- Source database : There are two source databases named Gold and Diamonds. You are given a Dockerfile to build a postgres image for both these databases. There is a seed.sql that has DDL and DML statements to seed the data for the source databases.
- For Gold, build the image using the provided Dockerfile and launch a container and name it as gold.
- For Diamonds, build the image using the provided Dockerfile and launch a container and name it as diamonds. Please see below a ERD diagram to see the relationships between the entities from the source database.
-
Destination database: You are given a Dockerfile to build a postgres image for the destination database.
-
A seed.sql file is also provided that contains DDL statement to create the destination database. Create an image using the provided Docker file and launch a container named warehouse.
-
Write a program that does the following
-
extracts all the data from all the tables from the source databases {gold, diamonds}.
-
transform and load it to the table in destination database {warehouse}.
- Following are the constraints that the ETL should follow
- ETL should be written in C#
- If the ETL is ran multiple times, it should not create duplicate data in the destination table.

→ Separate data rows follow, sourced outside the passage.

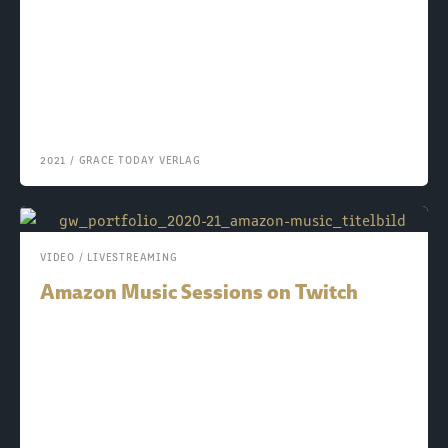
2021
/
GRACE TODAY VERLAG
VIDEO / LIVESTREAMING
Amazon Music Sessions on Twitch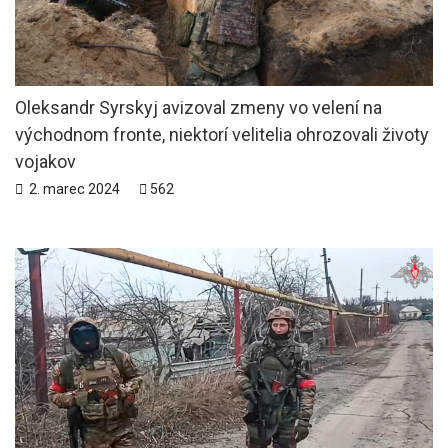
Oleksandr Syrskyj avizoval zmeny vo velení na
východnom fronte, niektorí velitelia ohrozovali životy
vojakov
2. marec 2024
562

- The ETL has "read only" access to the source databases.
- You need to provide well documented source code of the ETL process.
- Fork this github repo using your github account
- Create a feature branch (name it whatever you want) off of master.
- Create a src directory under the root directory and add all the source code in there.
- Push all your changes to the forked repo.
- Do not use this repo to create any branches.
- Project should have unit tests (you can use any unit test framework)
- Provide a design document and also add any assumptions you have made to develop your solution.
- Provide clear instructions describing how to run your solution.
- Bonus Points if you provide a Dockerfile to create an image of your solution. Please add the Dockerfile inside the images directory
- Email the link to your forked repo containing the solution.